Questions asked primarily with informational qualities are a staple of all narrative as they are a key device for character development, plot development, and much more. If nothing else, they break up the list of statements. In John’s Gospel, there is another really critical aspect to these questions—to stir up other questions in the reader’s mind needing answers. In other words, when a character asks another character a question, the narrator may have that character ask the question just to break up dialogue … but the narrator may also do it hoping to ‘hook’ the reader into asking the question for themselves, and thinking about the answer. John’s Gospel definitely engages in this type of question asking, and in general doing things on many levels. The multi-level aspect of John is one of the key arguments in my first book, The Temporal Mechanics of the Fourth Gospel.

6. Discuss the type and significance of the very first question asked by Jesus in John’s Gospel (John 1.38a).

That question is a good one, but I want to be careful for readers here who may not have read my book yet to not overload the question with theology. (Well, maybe you can but I will leave that to theologians). Meaning: When Jesus asks, “What do you seek?” it’s easy for us to read it very existentially/philosophically/theologically/Zen-ly the further it moves from the original context. At the same time, there is no denying that the verse probably has some overtones in that direction. When you take the ‘open’ quality of the question, its philosophical overtones, and make it the first words the protagonist speaks in the story, you can’t help but wonder what John has up his sleeve for the rest of the gospel.

7. Explain how John’s Gospel is both dialectical and rhetorical and the role questions play in moving the reader away from his/her presuppositions to the point of view of the narrator.
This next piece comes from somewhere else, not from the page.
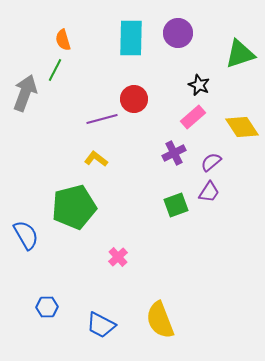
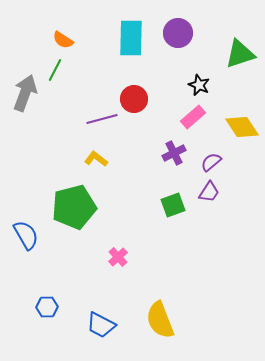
orange semicircle: rotated 40 degrees counterclockwise
green square: moved 3 px left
Since the terms ‘rhetorical’ and ‘dialectical’ mean different things to different people, I mean them in their general ancient world sense: John’s Gospel is dialectical since it wants to engage the reader in dialogue more than information-telling and it is rhetorical since it wants to persuade the reader to its viewpoint. Questions play a critical role in moving the reader, since most people do not respond well to being told what to believe. But when people are asked to clarify what they believe, and indirectly asked whether something they believe about something could be inaccurate/insufficient, then they are more likely to be persuaded. Simply by asking questions the narrator will cause reflection in the reader, and if the questions asked are important enough, the point of view of the reader can and will change.

8. How might your study serve as a lynchpin for future studies of interrogatives in the biblical texts?

The study of interrogatives in biblical texts is underdone, so I think the best it can do is to give people a starting place to take questions more seriously (and exegete them more rigorously) when those working through those texts. Since I borrowed most of my strategies from linguists and logicians, others can do the same. My next book, Questions and Rhetoric in the Greek New Testament (forthcoming from Zondervan), will hopefully assist in this. If nothing else, may it encourage better question-asking as we read biblical texts.